Embodiments disclosed herein also relate to an apparatus for performing the operations herein. Such a computer program is stored in a non-transitory computer readable medium. A non-transitory machine-readable medium includes any mechanism for storing information in a form readable by a machine (e.g., a computer). For example, a machine-readable (e.g., computer-readable) medium includes a machine (e.g., a computer) readable storage medium (e.g., read only memory (“ROM”), random access memory (“RAM”), magnetic disk storage media, optical storage media, flash memory devices).

The processes or methods depicted in the preceding figures may be performed by processing logic that comprises hardware (e.g., circuitry, dedicated logic, etc.), software (e.g., embodied on a non-transitory computer readable medium), or a combination of both.
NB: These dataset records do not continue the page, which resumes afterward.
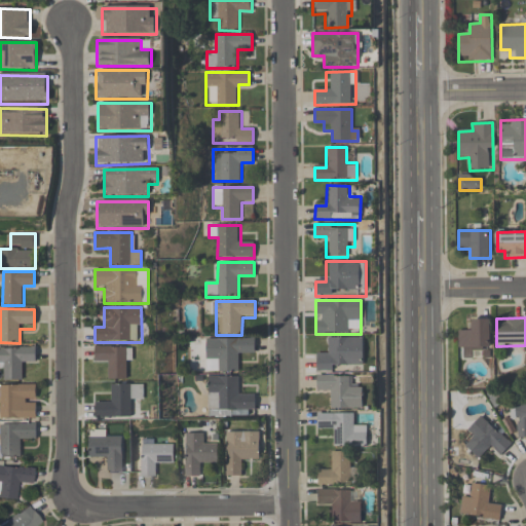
[(490,318),(470,318),(470,330),(458,330),(458,348),(490,348),(490,318)]
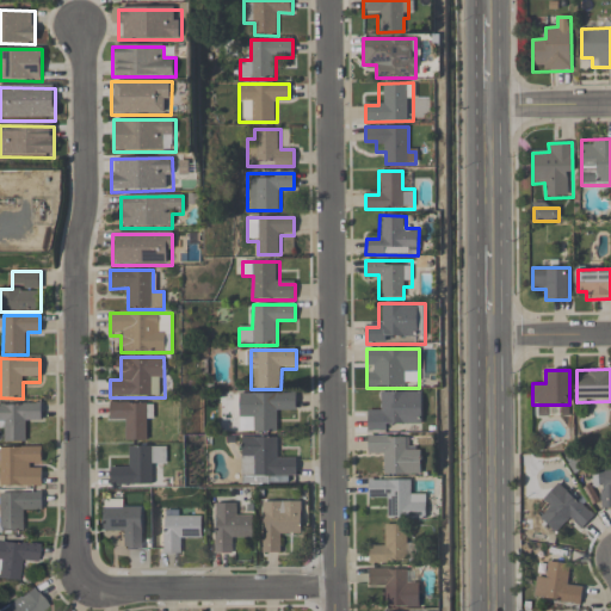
[(368,427),(421,427),(421,392),(380,392),(380,405),(368,405),(368,427)]
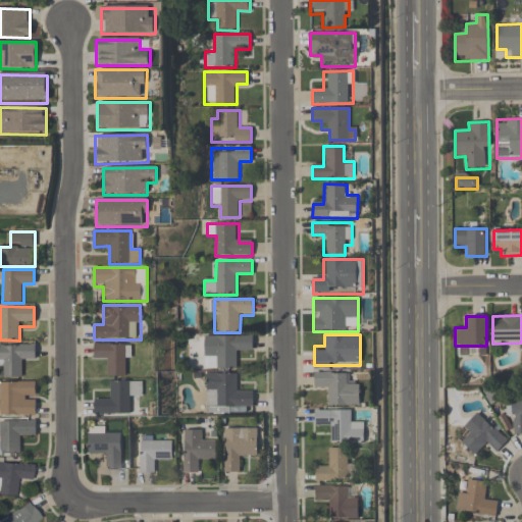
[(253,338),(203,337),(202,358),(216,358),(216,370),(238,370),(238,353),(253,353),(253,338)]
Although the processes or methods are described above in terms of some sequential operations, it should be appreciated that some of the operations described may be performed in a different order. Moreover, some operations may be performed in parallel rather than sequentially.

Embodiments disclosed herein are not described with reference to any particular programming language. It will be appreciated that a variety of programming languages may be used to implement the teachings of embodiments disclosed herein.

In the foregoing specification, embodiments have been described with reference to specific exemplary embodiments thereof. It will be evident that various modifications may be made thereto without departing from the broader spirit and scope of the embodiments disclosed herein as set forth in the following claims. The specification and drawings are, accordingly, to be regarded in an illustrative sense rather than a restrictive sense.